4 かしこまりぃ!
と、メガネの男は相づちしつつ、続けて、
『――ただ、のちのちの、ギリシャやローマ……、それからもっと後の時代のゴシックの大聖堂でも、石を遥か高いところまで、持ち上げれたようにですね……、クレーンというか、重量物を垂直に運搬する技術ってのは、古代から、それなりにあったんじゃないか? って、思うんですよね』
『まあ、そうだよね』
と、坊主頭も、そう相槌しながら、
『――で? その方法で、ピラミッドの頂上まで石を積み上げていったとしてさ、その……、ピザのピースみたいな池の部分は、どうするの?』
『まあ、そうですね……、中心側から順に、池を埋めながら石を積んで、塞いでいくんじゃないですかね』
『そっかぁ……。まあ、でも、もし本当にこんな方法でピラミッドができたってなると、今までの仮説が馬鹿らしくなっちゃうよね』
『でしょう、ねぇ』
と、ふたりは、ピラミッドの建造方法の仮説についての話を終える。
そのまま、
『ところで、ピラミッドについて話した流れでなんですけど、オカルト界隈でも日ユ同祖論ってのがありますよね』
『うん。あるよね』
『古代の日本と、古代ユダヤが何らかのつながりがあったように、古代のエジプト王朝だったり、その末裔が――』
――と、ここまで動画を視ていたところで、
「――お? いたいた。西京ぉ、るりカスー」
と、ふと誰か、女が声をかけてきた。
「ん――? ああ……、松もっちゃん」
「る、るりカスて……」
と、西京太郎と瑠璃光寺玉は振り向き、声の主の顔を確認する。
ややグレーがかったミドルヘアに、厚い黒ぶちメガネが特徴的なアラフォー・ビューティ。
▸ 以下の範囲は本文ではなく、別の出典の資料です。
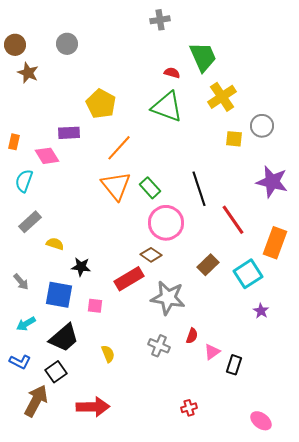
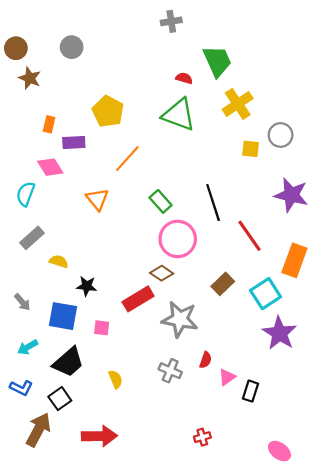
orange rectangle: (14, 142) -> (49, 124), moved
orange triangle: (116, 186) -> (97, 199), moved, size x0.7
purple star: (261, 311) -> (279, 333), size x2.0

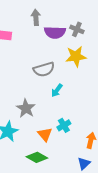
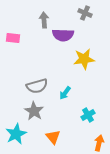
gray cross: (77, 29) -> (85, 13), moved
gray semicircle: (44, 69) -> (37, 86), moved
cyan cross: (64, 125) -> (88, 115), moved

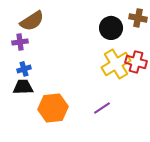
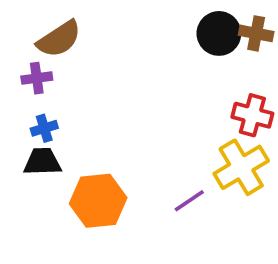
black circle: (111, 28) -> (219, 33), moved
yellow cross: (116, 64) -> (241, 167), moved

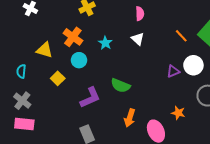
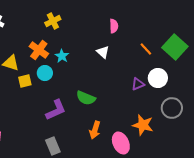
pink semicircle: (140, 14) -> (114, 26), moved
cyan star: (105, 43) -> (62, 56), moved
yellow square: (58, 78) -> (25, 81), moved, turned 32
orange star: (178, 113) -> (143, 125), size x1.5

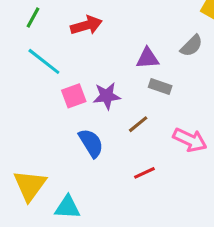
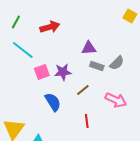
gray semicircle: (191, 46) -> (117, 63), moved
red line: (144, 173) -> (87, 121), turned -72

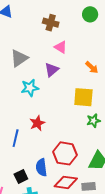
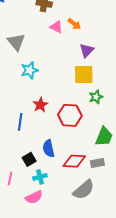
gray triangle: (19, 58) -> (16, 42), turned -30
orange arrow: (92, 67) -> (74, 24), moved
purple triangle: (52, 70) -> (87, 50), moved
red hexagon: (65, 153) -> (70, 115), moved

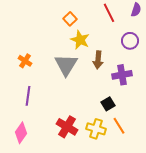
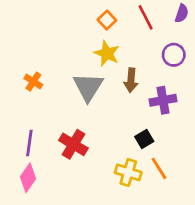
orange square: (70, 19) -> (107, 20), moved
purple line: (28, 96) -> (29, 143), moved
red cross: (67, 127) -> (73, 144), moved

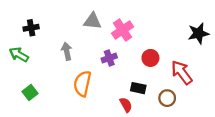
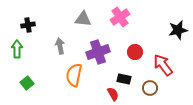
pink cross: (123, 30) -> (120, 17), moved
green arrow: (19, 55) -> (17, 49), turned 60
purple cross: (109, 58) -> (98, 52), size x1.6

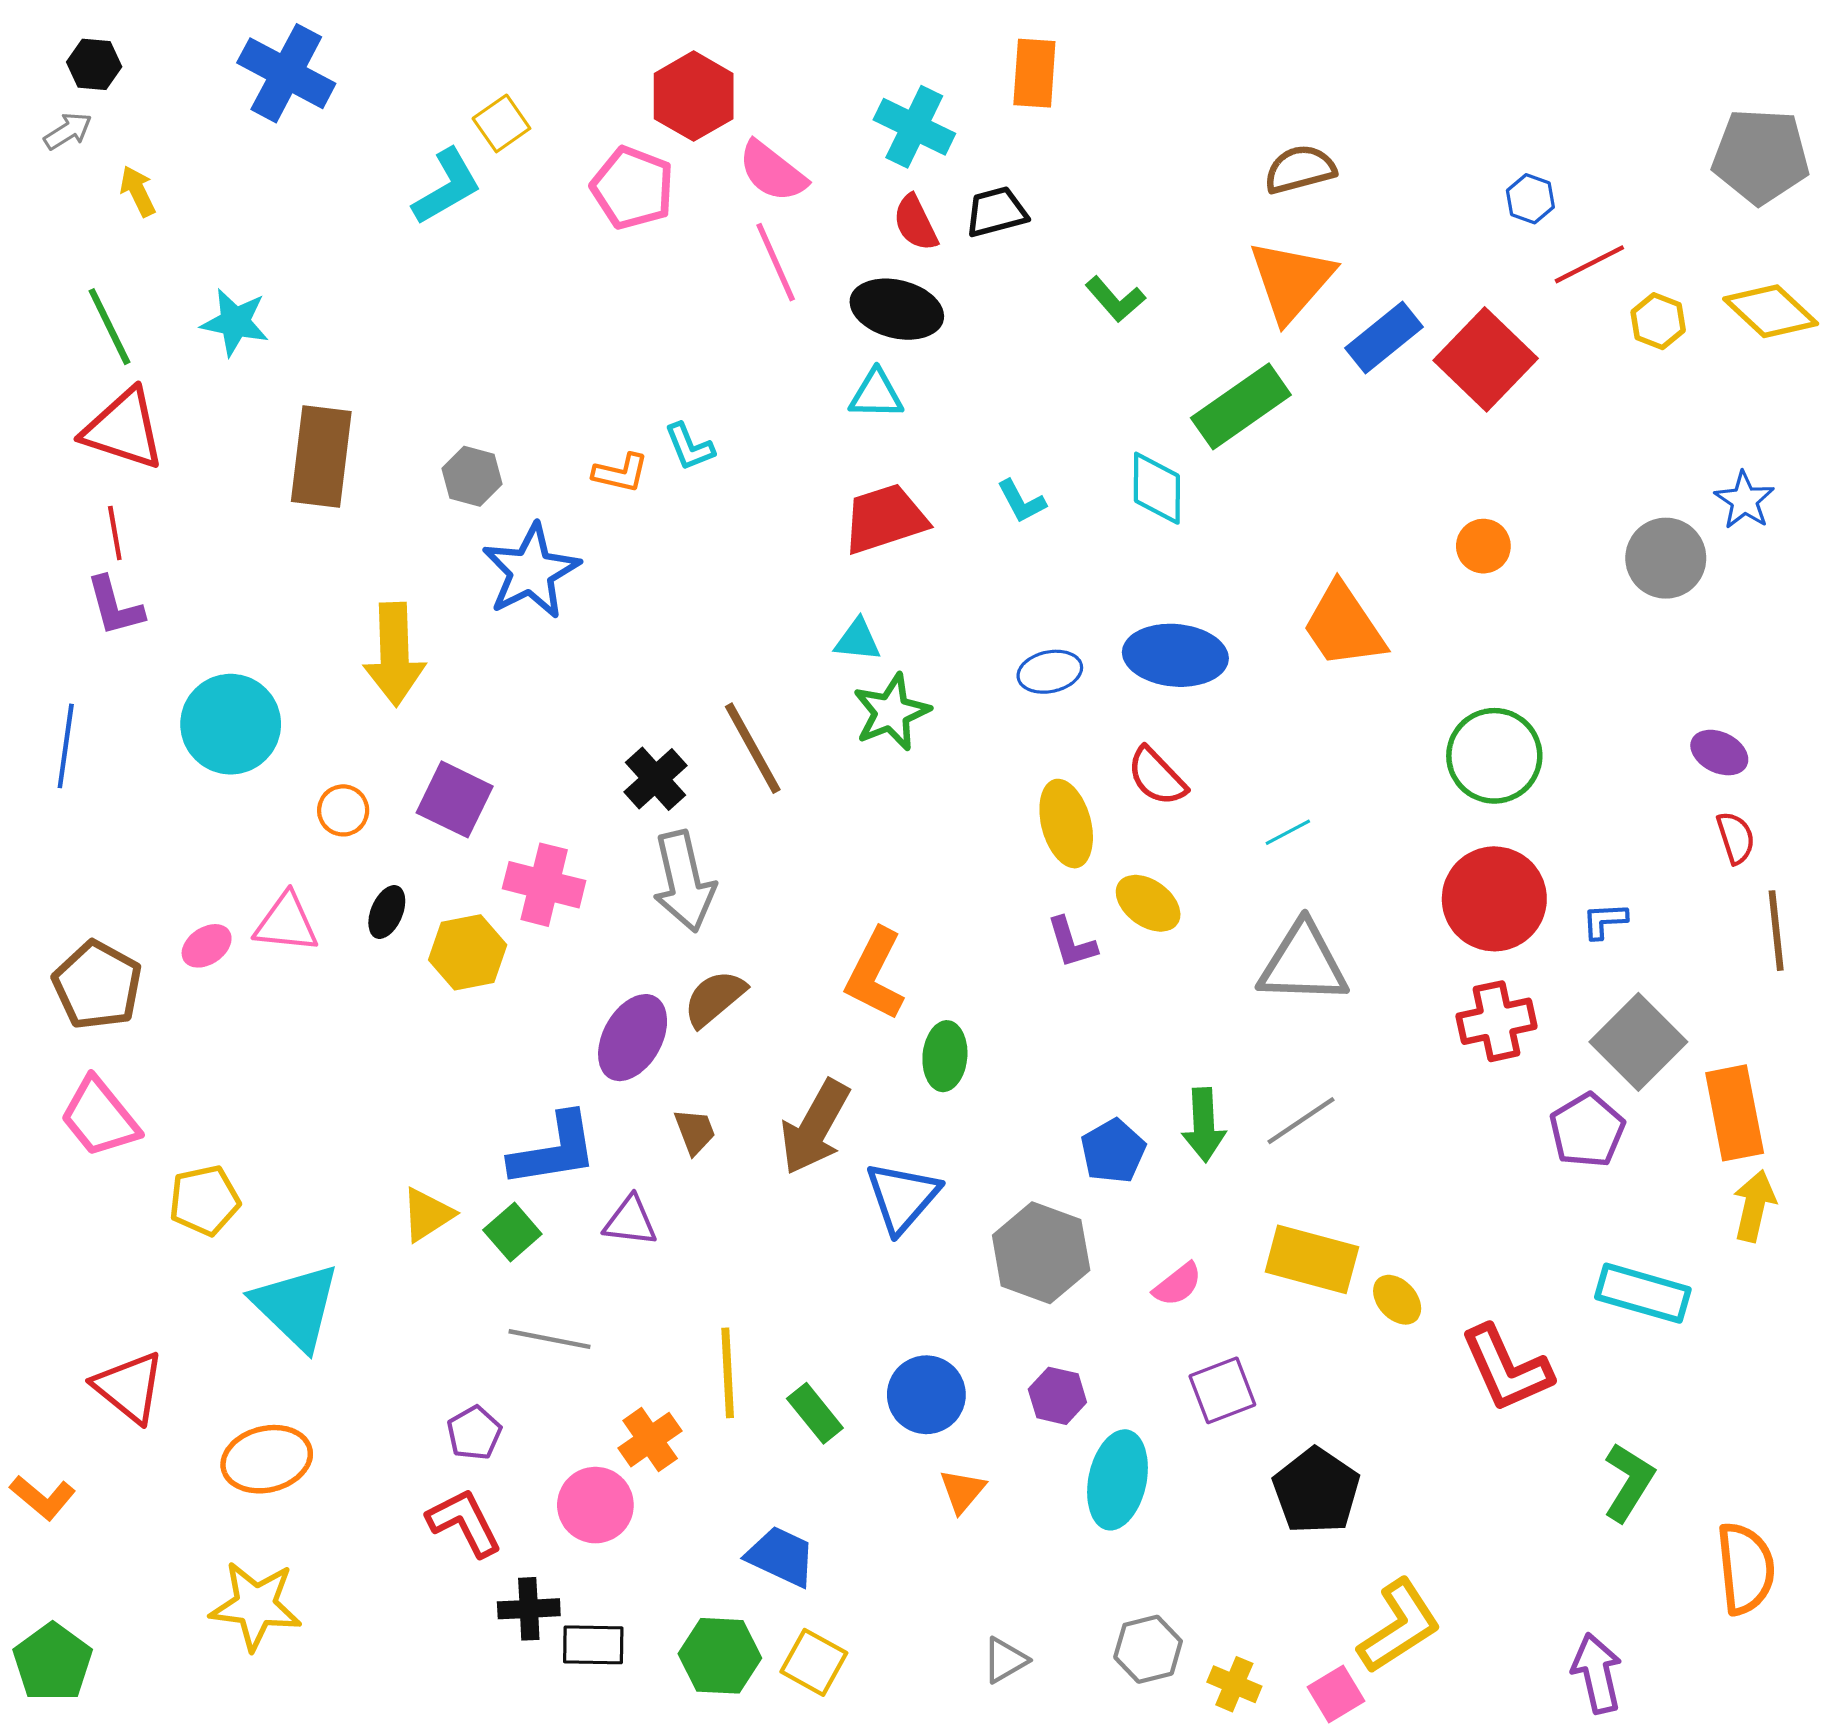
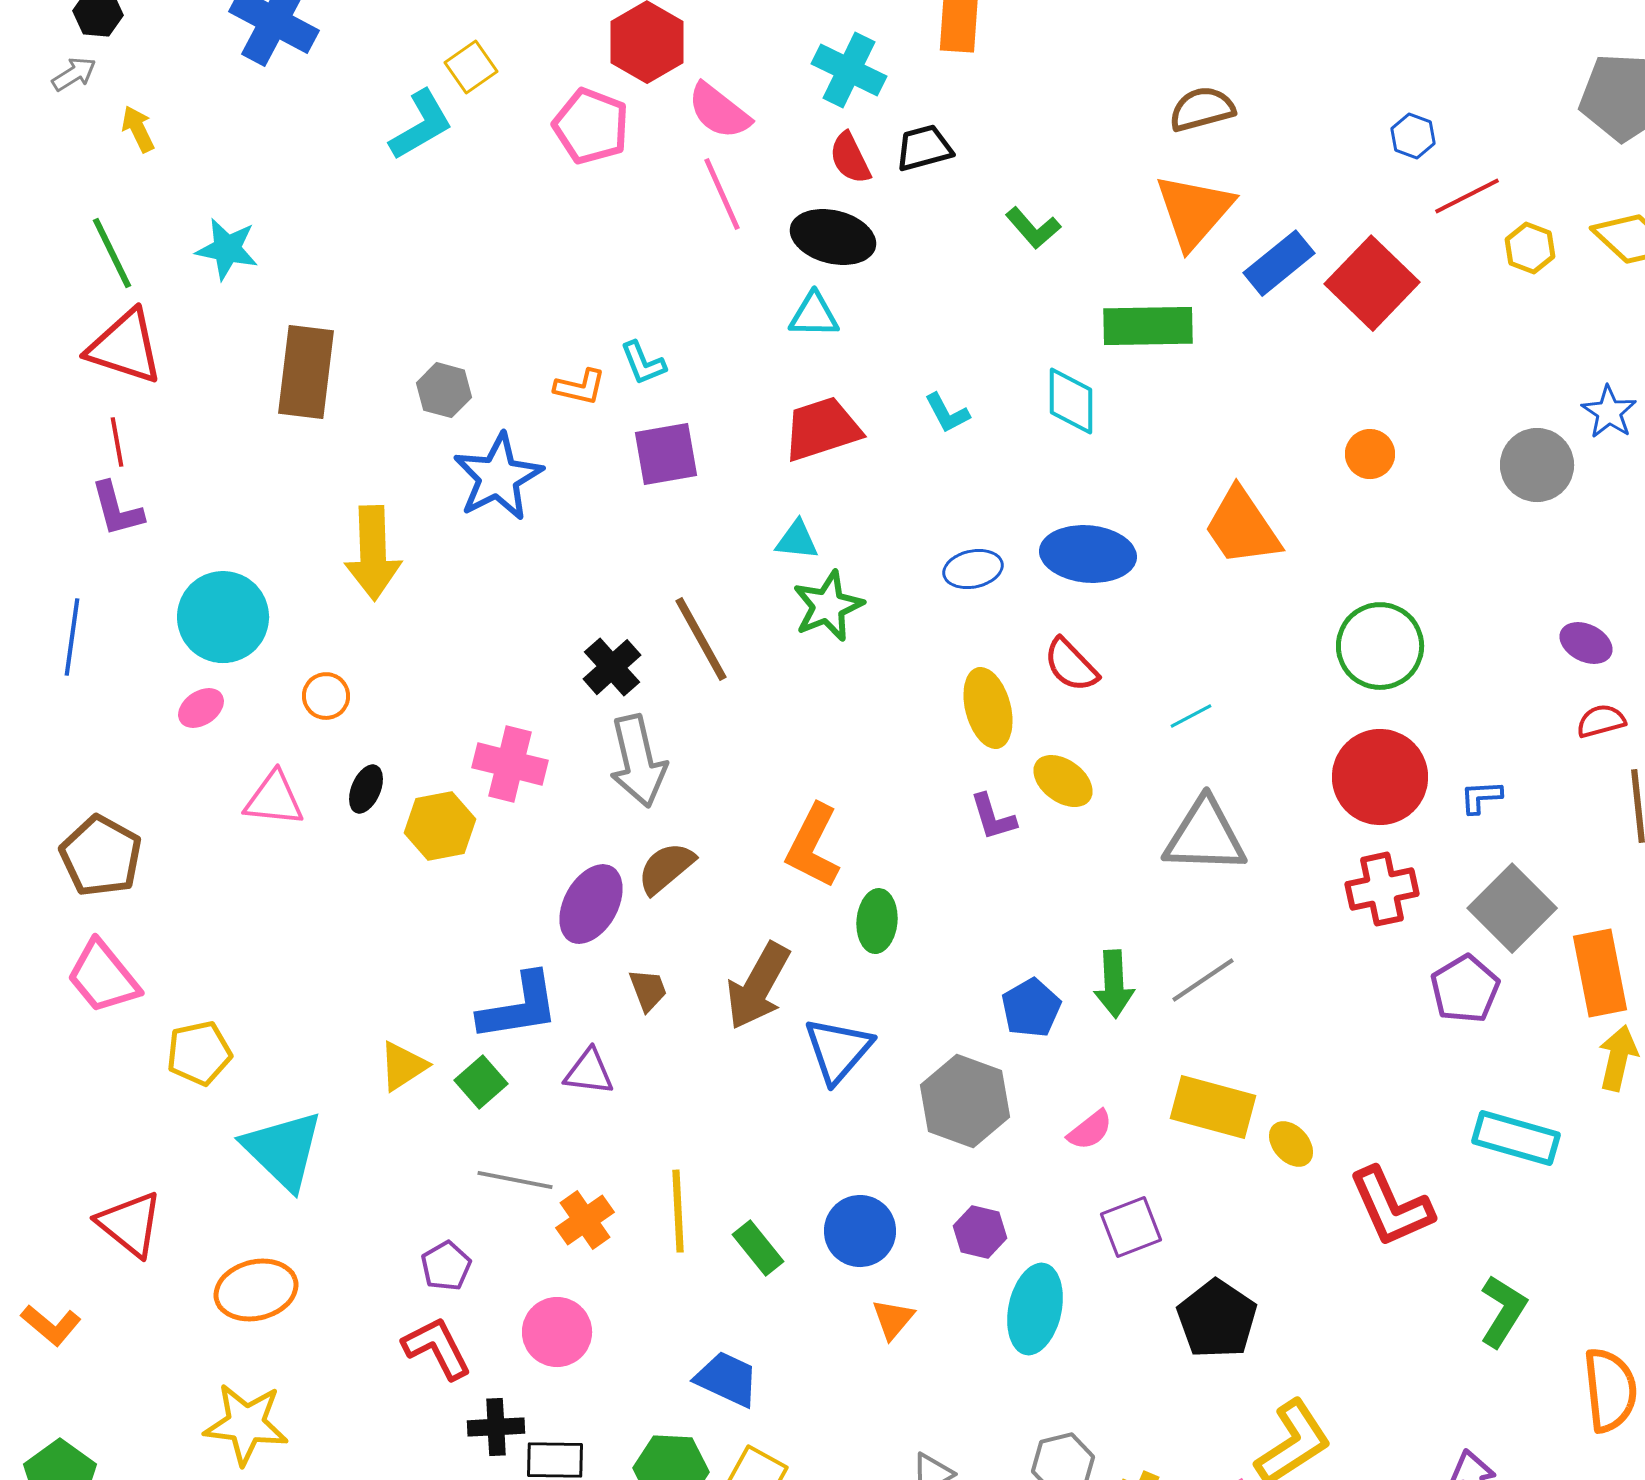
green rectangle: (1241, 406) -> (1148, 326), turned 34
purple square: (455, 799) -> (666, 454), moved, turned -36
red semicircle: (1736, 838) -> (1601, 721), turned -87
pink ellipse: (207, 946) -> (201, 708), moved
orange cross: (650, 1440) -> (585, 1220), moved

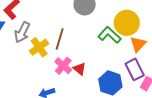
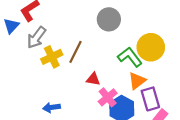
orange triangle: (138, 44) -> (137, 81), moved
pink cross: (63, 66) -> (108, 97), moved
red triangle: (79, 69) -> (93, 79), moved, turned -40

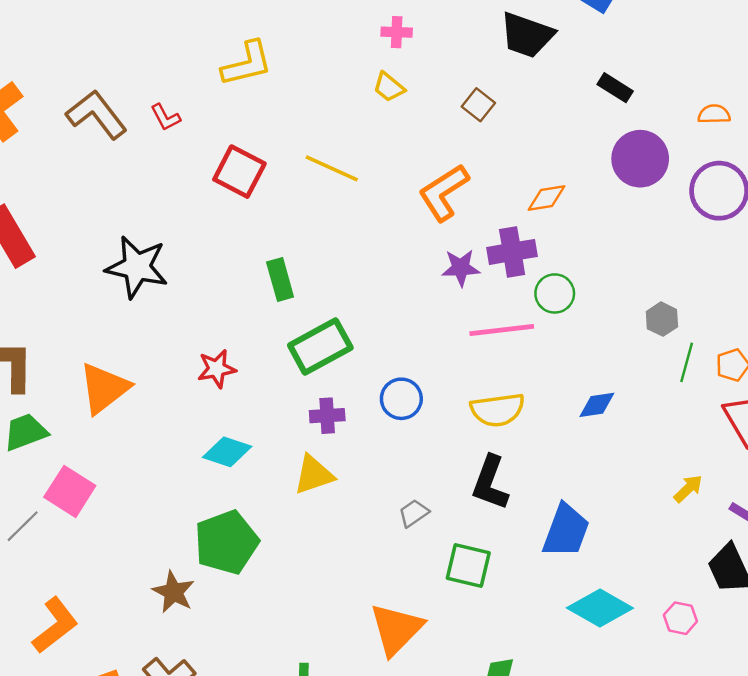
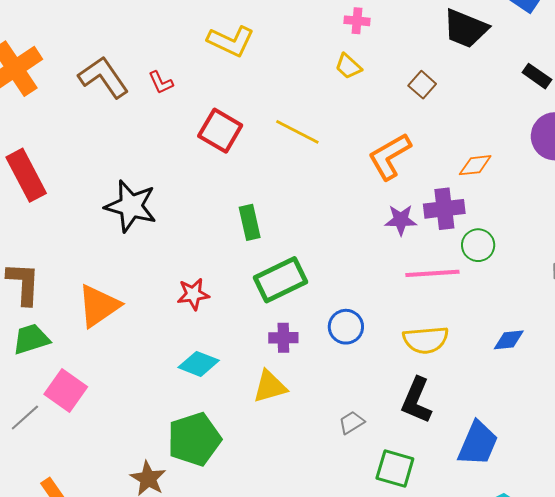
yellow L-shape: (247, 64) -> (231, 41), turned 36

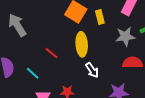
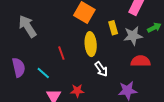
yellow rectangle: (100, 17) -> (113, 28), moved
red line: (51, 53) -> (61, 53), turned 32

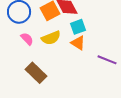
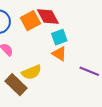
yellow semicircle: (51, 38) -> (31, 72), moved

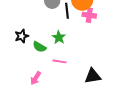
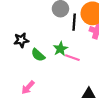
pink line: (60, 61) -> (72, 58), moved

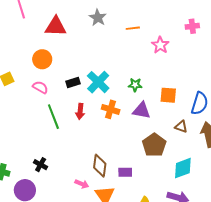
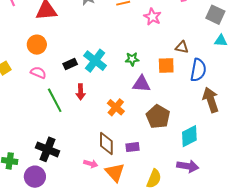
orange cross: (111, 109) -> (116, 107), moved, turned 30
brown triangle: (181, 127) -> (182, 47), moved
black cross: (41, 165) -> (47, 149), size x1.6

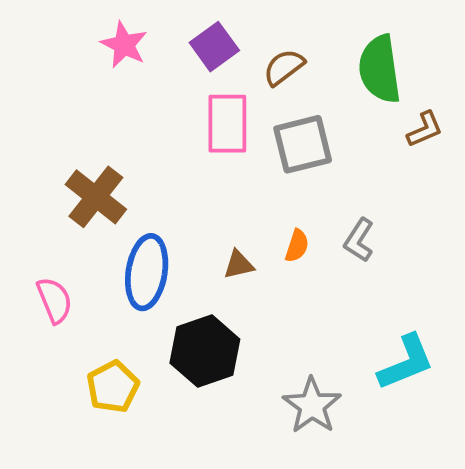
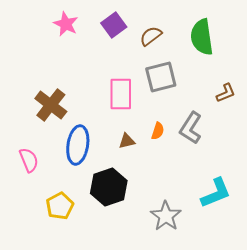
pink rectangle: (227, 124) -> (121, 94), moved
brown L-shape: (425, 129) -> (226, 93), moved
gray L-shape: (359, 240) -> (191, 128), size x1.4

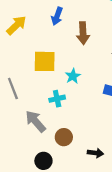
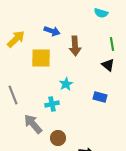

その、松もっちゃんと呼ばれた女は、同じく特別調査課に所属するが、別の調査室の室長を務める、松本清水子であった。
「松もっちゃんも、こんなところに、食いに来てるのか?」
西京太郎が、こんなところ呼ばわりしつつ聞く。
「ああ、私も、瓦そば好きだかんね」
と、松本清水子は答えつつ、通りかかった店員に、
「あっ? 私も、同じのちょうだい。それと、ドクターペッパー」
「かしこまりぃ!」
と、注文を伝えた。
「ほんと、ドクターペッパー、好きだね。松もっちゃん」
「まあ、ね」
松本は相槌しつつ、
「……」
と、ジッ……と、西京太郎と瑠璃光寺玉のふたりのほうを見た。
「……?」
瑠璃光寺と、
「ん? どうしたんだい?」
と、西京が、キョトンとして反応すると、
「いや、さ? ほんと、パパ活してるみたいに見えるよな、てめぇら」
「「何てこと言うんだよ」ですか」
と、ふたりは「何てこと言うん」のところを声を重ねて、つっこんだ。
つっこみながらも、
「というか、相変わらず、口が悪いよな。松もっちゃん。旦那さんに似てるね」
「あ? 元だろ? 殺すぞ」
「だから、その、ナチュラルに『殺すぞ』とか、普通に口が悪くない人は言わないって」
と、元旦那に言及されて苛立つ松本に、西京はやれやれと諌める。
なお、元旦那の綾羅木定祐だが、『神楽坂事務所』などという合同会社で調査関係の仕事をしているという。
それはさておき、そうしているうちにドクターペッパーがきて、松本も西京たちのテーブルについた。
西京が、ふたたび瓦そばに箸をやりつつ、
「で? 君が来たからには、たまたまじゃなくて、何か、用があるんだろ? 僕たちに」
「うん。よく分かったね」
「「いたいた、」と言って声をかけてきたじゃないか。だから、僕らを探していたのを推測できるじゃないか」
「ま、そだよね。まあ、昼飯ついでにさ、ちょっと……、たぶん、アンタたちの案件になりそうなことを、話しておこうと思ってさ」
「僕らの案件、だって?」
と、西京が怪訝な顔で、箸を止める。
「うん。何か、ユーサクのヤツから、さ? 下関で、怪事案が起きそうな予兆があるって、相談が来てさ」
と、ドクペを手にしながら、松本が答えた。